When the case was taken up by the Supreme Court of India, a bench led by Justice P. N. Bhagwati and Justice R. S. Pathak heard the case and delivered the judgement in 1986. While the judgement was in Roy's favor, it did not address the case as violation Article 14 of the Constitution of India which guaranteed gender equality. Instead, the judgement was based on the fact that The Part B States (Laws) Act, 1951, extended national laws to Part B states, which were princely states that were integrated into the union of India. This extension implied that the Travancore Christian Succession Act was invalid after 1951 and was superseded by the Indian Succession Act of 1925. The verdict was applicable retroactively and found opposition from multiple groups that believed that the retroactive nature of the verdict would open up the floodgates for litigations either arising from property inheritance or even properties pledged for loans with the banks. Roy was represented by advocate Indira Jaising, herself a women's right activist.
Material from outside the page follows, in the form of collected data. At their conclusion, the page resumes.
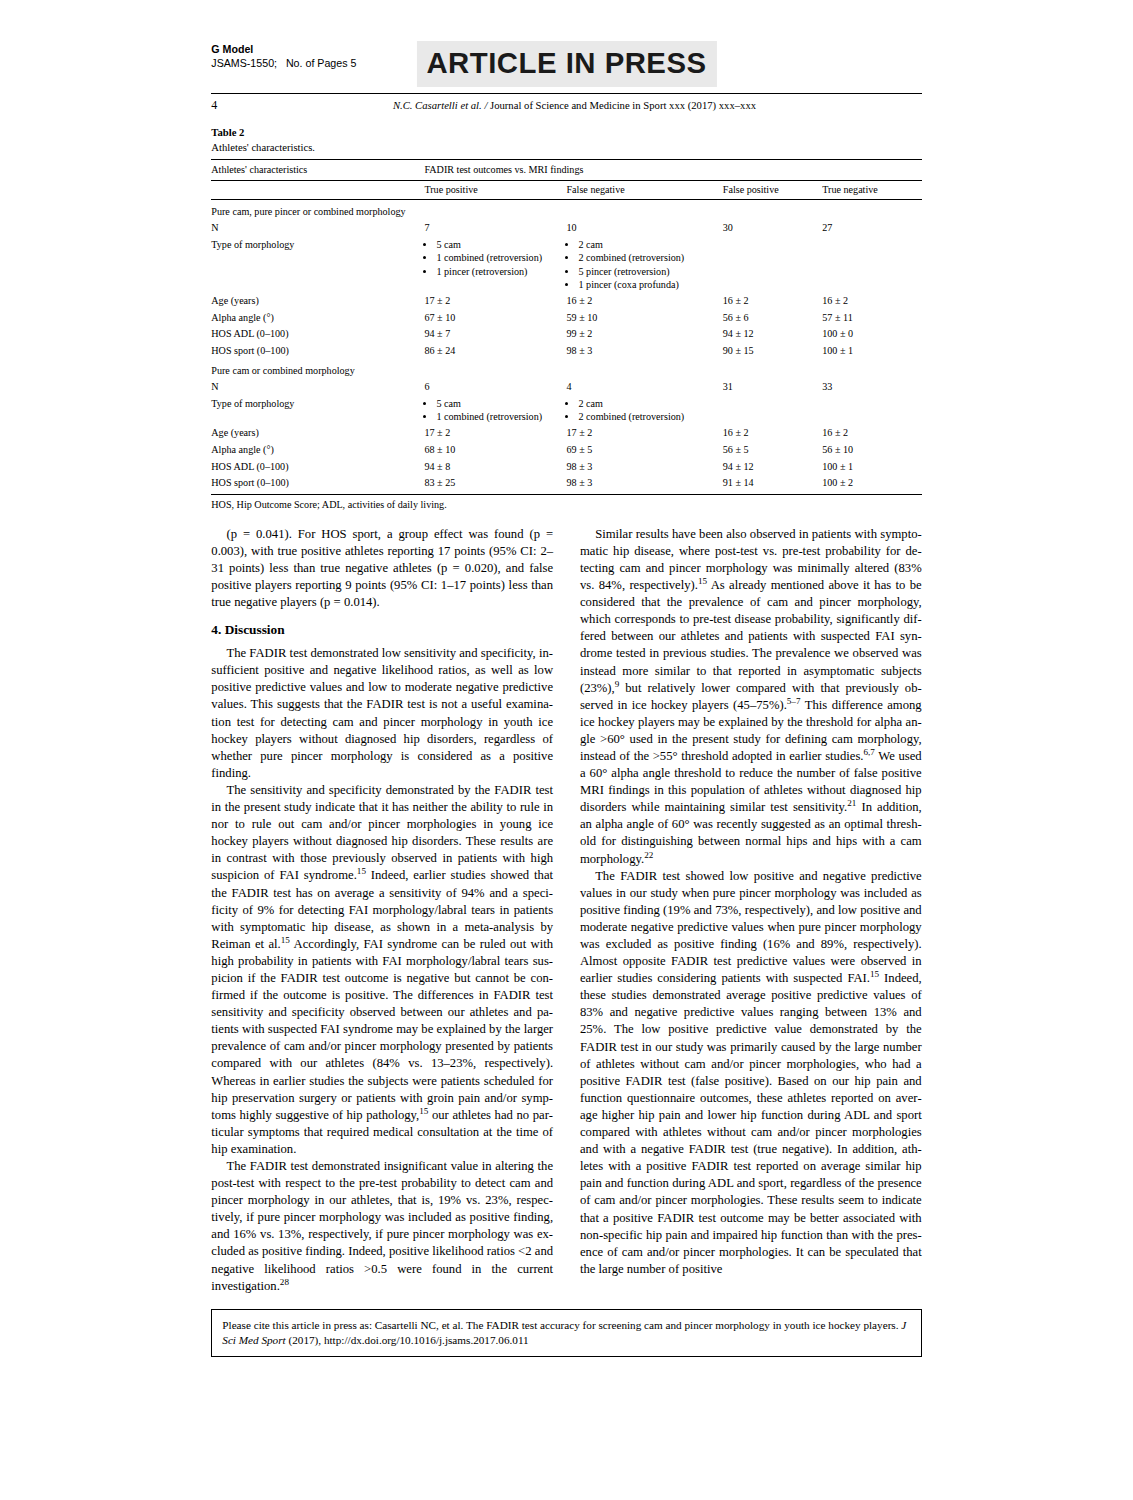G Model
JSAMS-1550; No. of Pages 5
ARTICLE IN PRESS
4
N.C. Casartelli et al. / Journal of Science and Medicine in Sport xxx (2017) xxx–xxx
Table 2
Athletes' characteristics.
| Athletes' characteristics | FADIR test outcomes vs. MRI findings |
| --- | --- |
| | True positive | False negative | False positive | True negative |
| Pure cam, pure pincer or combined morphology |
| N | 7 | 10 | 30 | 27 |
| Type of morphology | 5 cam 1 combined (retroversion) 1 pincer (retroversion) | 2 cam 2 combined (retroversion) 5 pincer (retroversion) 1 pincer (coxa profunda) | | |
| Age (years) | 17 ± 2 | 16 ± 2 | 16 ± 2 | 16 ± 2 |
| Alpha angle (°) | 67 ± 10 | 59 ± 10 | 56 ± 6 | 57 ± 11 |
| HOS ADL (0–100) | 94 ± 7 | 99 ± 2 | 94 ± 12 | 100 ± 0 |
| HOS sport (0–100) | 86 ± 24 | 98 ± 3 | 90 ± 15 | 100 ± 1 |
| Pure cam or combined morphology |
| N | 6 | 4 | 31 | 33 |
| Type of morphology | 5 cam 1 combined (retroversion) | 2 cam 2 combined (retroversion) | | |
| Age (years) | 17 ± 2 | 17 ± 2 | 16 ± 2 | 16 ± 2 |
| Alpha angle (°) | 68 ± 10 | 69 ± 5 | 56 ± 5 | 56 ± 10 |
| HOS ADL (0–100) | 94 ± 8 | 98 ± 3 | 94 ± 12 | 100 ± 1 |
| HOS sport (0–100) | 83 ± 25 | 98 ± 3 | 91 ± 14 | 100 ± 2 |
HOS, Hip Outcome Score; ADL, activities of daily living.
(p = 0.041). For HOS sport, a group effect was found (p = 0.003), with true positive athletes reporting 17 points (95% CI: 2–31 points) less than true negative athletes (p = 0.020), and false positive players reporting 9 points (95% CI: 1–17 points) less than true negative players (p = 0.014).
4. Discussion
The FADIR test demonstrated low sensitivity and specificity, insufficient positive and negative likelihood ratios, as well as low positive predictive values and low to moderate negative predictive values. This suggests that the FADIR test is not a useful examination test for detecting cam and pincer morphology in youth ice hockey players without diagnosed hip disorders, regardless of whether pure pincer morphology is considered as a positive finding.
The sensitivity and specificity demonstrated by the FADIR test in the present study indicate that it has neither the ability to rule in nor to rule out cam and/or pincer morphologies in young ice hockey players without diagnosed hip disorders. These results are in contrast with those previously observed in patients with high suspicion of FAI syndrome.15 Indeed, earlier studies showed that the FADIR test has on average a sensitivity of 94% and a specificity of 9% for detecting FAI morphology/labral tears in patients with symptomatic hip disease, as shown in a meta-analysis by Reiman et al.15 Accordingly, FAI syndrome can be ruled out with high probability in patients with FAI morphology/labral tears suspicion if the FADIR test outcome is negative but cannot be confirmed if the outcome is positive. The differences in FADIR test sensitivity and specificity observed between our athletes and patients with suspected FAI syndrome may be explained by the larger prevalence of cam and/or pincer morphology presented by patients compared with our athletes (84% vs. 13–23%, respectively). Whereas in earlier studies the subjects were patients scheduled for hip preservation surgery or patients with groin pain and/or symptoms highly suggestive of hip pathology,15 our athletes had no particular symptoms that required medical consultation at the time of hip examination.
The FADIR test demonstrated insignificant value in altering the post-test with respect to the pre-test probability to detect cam and pincer morphology in our athletes, that is, 19% vs. 23%, respectively, if pure pincer morphology was included as positive finding, and 16% vs. 13%, respectively, if pure pincer morphology was excluded as positive finding. Indeed, positive likelihood ratios <2 and negative likelihood ratios >0.5 were found in the current investigation.28
Similar results have been also observed in patients with symptomatic hip disease, where post-test vs. pre-test probability for detecting cam and pincer morphology was minimally altered (83% vs. 84%, respectively).15 As already mentioned above it has to be considered that the prevalence of cam and pincer morphology, which corresponds to pre-test disease probability, significantly differed between our athletes and patients with suspected FAI syndrome tested in previous studies. The prevalence we observed was instead more similar to that reported in asymptomatic subjects (23%),9 but relatively lower compared with that previously observed in ice hockey players (45–75%).5–7 This difference among ice hockey players may be explained by the threshold for alpha angle >60° used in the present study for defining cam morphology, instead of the >55° threshold adopted in earlier studies.6,7 We used a 60° alpha angle threshold to reduce the number of false positive MRI findings in this population of athletes without diagnosed hip disorders while maintaining similar test sensitivity.21 In addition, an alpha angle of 60° was recently suggested as an optimal threshold for distinguishing between normal hips and hips with a cam morphology.22
The FADIR test showed low positive and negative predictive values in our study when pure pincer morphology was included as positive finding (19% and 73%, respectively), and low positive and moderate negative predictive values when pure pincer morphology was excluded as positive finding (16% and 89%, respectively). Almost opposite FADIR test predictive values were observed in earlier studies considering patients with suspected FAI.15 Indeed, these studies demonstrated average positive predictive values of 83% and negative predictive values ranging between 13% and 25%. The low positive predictive value demonstrated by the FADIR test in our study was primarily caused by the large number of athletes without cam and/or pincer morphologies, who had a positive FADIR test (false positive). Based on our hip pain and function questionnaire outcomes, these athletes reported on average higher hip pain and lower hip function during ADL and sport compared with athletes without cam and/or pincer morphologies and with a negative FADIR test (true negative). In addition, athletes with a positive FADIR test reported on average similar hip pain and function during ADL and sport, regardless of the presence of cam and/or pincer morphologies. These results seem to indicate that a positive FADIR test outcome may be better associated with non-specific hip pain and impaired hip function than with the presence of cam and/or pincer morphologies. It can be speculated that the large number of positive
Please cite this article in press as: Casartelli NC, et al. The FADIR test accuracy for screening cam and pincer morphology in youth ice hockey players. J Sci Med Sport (2017), http://dx.doi.org/10.1016/j.jsams.2017.06.011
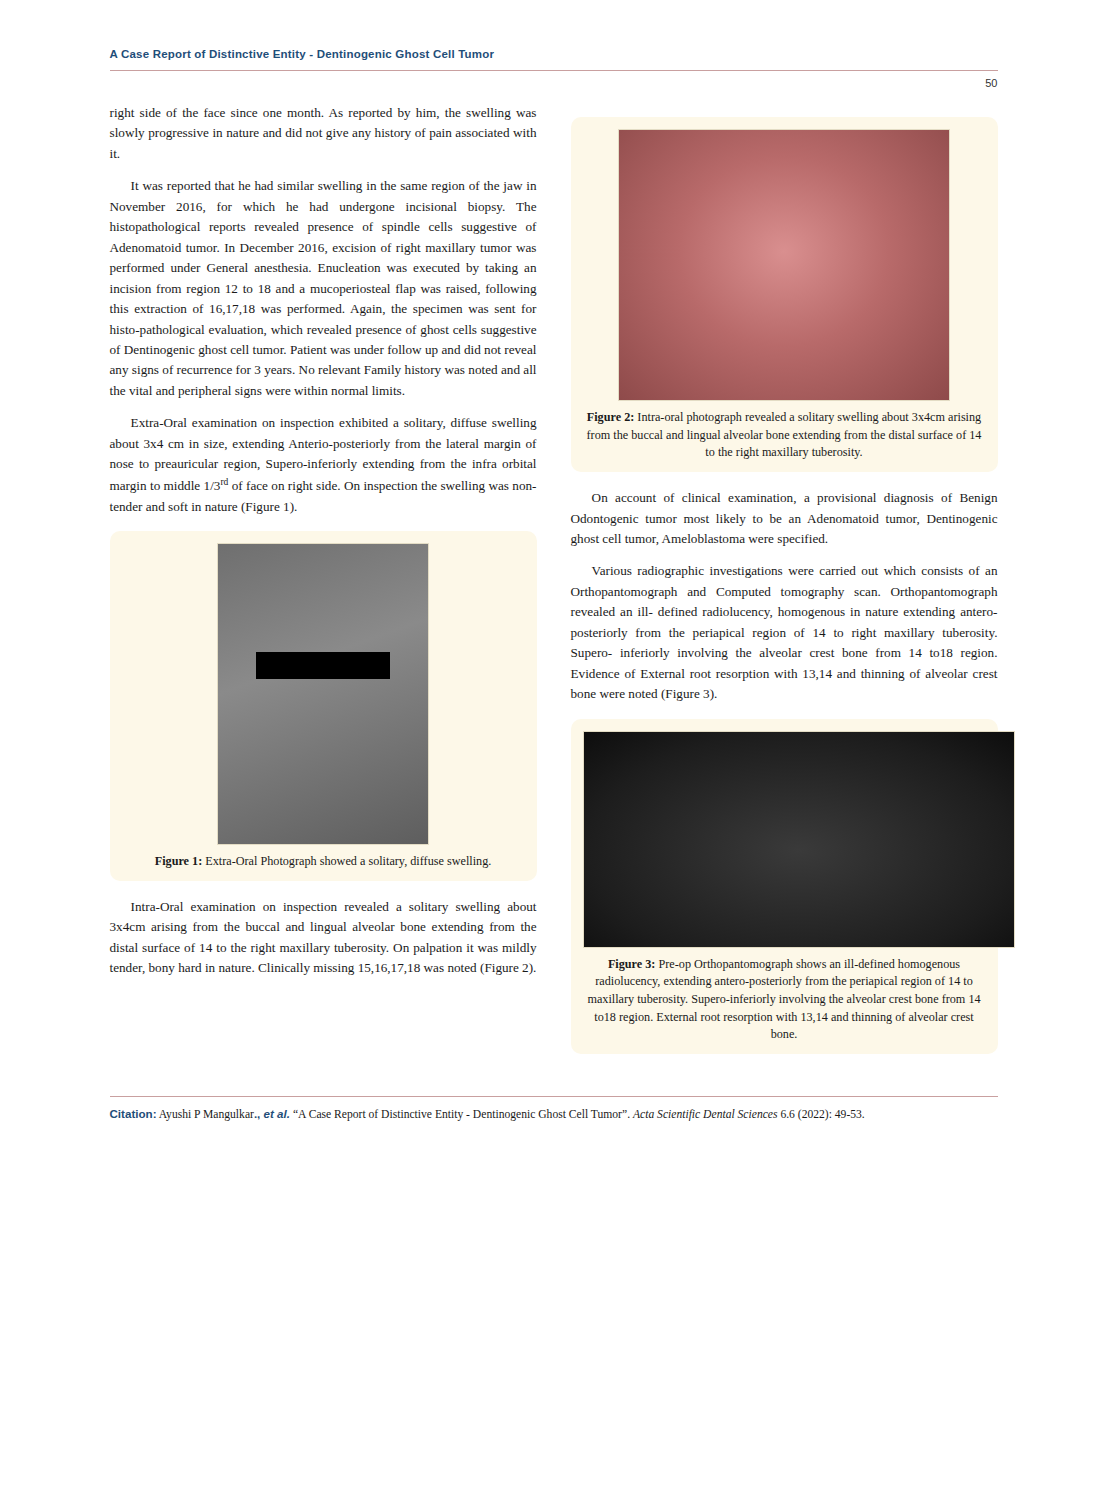A Case Report of Distinctive Entity - Dentinogenic Ghost Cell Tumor
50
right side of the face since one month. As reported by him, the swelling was slowly progressive in nature and did not give any history of pain associated with it.
It was reported that he had similar swelling in the same region of the jaw in November 2016, for which he had undergone incisional biopsy. The histopathological reports revealed presence of spindle cells suggestive of Adenomatoid tumor. In December 2016, excision of right maxillary tumor was performed under General anesthesia. Enucleation was executed by taking an incision from region 12 to 18 and a mucoperiosteal flap was raised, following this extraction of 16,17,18 was performed. Again, the specimen was sent for histo-pathological evaluation, which revealed presence of ghost cells suggestive of Dentinogenic ghost cell tumor. Patient was under follow up and did not reveal any signs of recurrence for 3 years. No relevant Family history was noted and all the vital and peripheral signs were within normal limits.
Extra-Oral examination on inspection exhibited a solitary, diffuse swelling about 3x4 cm in size, extending Anterio-posteriorly from the lateral margin of nose to preauricular region, Supero-inferiorly extending from the infra orbital margin to middle 1/3rd of face on right side. On inspection the swelling was non- tender and soft in nature (Figure 1).
Figure 1: Extra-Oral Photograph showed a solitary, diffuse swelling.
Intra-Oral examination on inspection revealed a solitary swelling about 3x4cm arising from the buccal and lingual alveolar bone extending from the distal surface of 14 to the right maxillary tuberosity. On palpation it was mildly tender, bony hard in nature. Clinically missing 15,16,17,18 was noted (Figure 2).
Figure 2: Intra-oral photograph revealed a solitary swelling about 3x4cm arising from the buccal and lingual alveolar bone extending from the distal surface of 14 to the right maxillary tuberosity.
On account of clinical examination, a provisional diagnosis of Benign Odontogenic tumor most likely to be an Adenomatoid tumor, Dentinogenic ghost cell tumor, Ameloblastoma were specified.
Various radiographic investigations were carried out which consists of an Orthopantomograph and Computed tomography scan. Orthopantomograph revealed an ill- defined radiolucency, homogenous in nature extending antero-posteriorly from the periapical region of 14 to right maxillary tuberosity. Supero- inferiorly involving the alveolar crest bone from 14 to18 region. Evidence of External root resorption with 13,14 and thinning of alveolar crest bone were noted (Figure 3).
Figure 3: Pre-op Orthopantomograph shows an ill-defined homogenous radiolucency, extending antero-posteriorly from the periapical region of 14 to maxillary tuberosity. Supero-inferiorly involving the alveolar crest bone from 14 to18 region. External root resorption with 13,14 and thinning of alveolar crest bone.
Citation: Ayushi P Mangulkar., et al. “A Case Report of Distinctive Entity - Dentinogenic Ghost Cell Tumor”. Acta Scientific Dental Sciences 6.6 (2022): 49-53.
A bill was introduced by P. J. Kurien from the Congress party in the parliament to undo the retrospective application which did not find much support. A subsequent bill from the Kerala government under K. Karunakaran, Travancore and Cochin Succession (Revival and Validation) Bill did not receive presidential assent. A subsequent motion in the Supreme Court was also dismissed. Though she won the case, Roy did not get access to the property because a district court ruled that division of the property was not possible. Roy approached the Kerala High Court in 1994 to get the lower court's judgement overruled. She was successful. After her mother's death in 2000, she approached the Kottayam Sub-court for the final decree. The case continued for eight years after which she filed the execution petition in 2009, and she finally received the property in 2010. It is noted that her share of the property was ₹2 crores, an amount that she left to charity.

== Other initiatives ==
Roy was the founder-director of Pallikoodam (formerly Corpus Christi High School) at Kalathilpady, a suburb of Kottayam town in the state of Kerala.

== Personal life ==
Mary Roy was the daughter of P. V. Isaac, an entomologist who trained in England under Harold Maxwell-Lefroy and became Imperial Entomologist at the Pusa Institute, and his wife Susy Isaac. She was born in 1933 and was the youngest among four siblings in the family. In a personal interview with The Times of India, she disclosed personal details about her life. She admitted to having a complicated relationship with her elder brother George, whom she would later sue over property inheritance. She grew up in Delhi where she completed her schooling before going to Madras (present day Chennai) to obtain a degree. She later moved to Calcutta and worked as a company secretary. She married Rajeeb Roy, a Bengali Christian tea plantation manager in Shillong. The marriage was said to have been an abusive relationship, which ended in a divorce.

Roy had two children: a son, Lalit Kumar Christopher Roy, and a daughter, Arundhati Roy who is a Booker Prize winning author. Her granddaughter, Maria Roy, Lalit's daughter, is a former actress who is known for her role in the film Notebook.

The God of Small Things, written by Arundhati Roy, has a character, Ammu, who was based on her mother, Mary. Mary confirmed she was very similar to the character her daughter wrote; however, she was never involved with a man of a lower caste nor was she married to a Hindu drunkard, as was the case in the book. In the interview, she details how Arundhati declared independence from her mother and both had a strained relationship for that particular period. However, she declared she was proud of Arundhati's accomplishments and did not expect that she would win the Man Booker Prize.

Roy died in Kottayam on 1 September 2022, after a long period of age-related illness. In 2025, Arundhati Roy released her memoir, Mother Mary Comes to Me, about their relationship.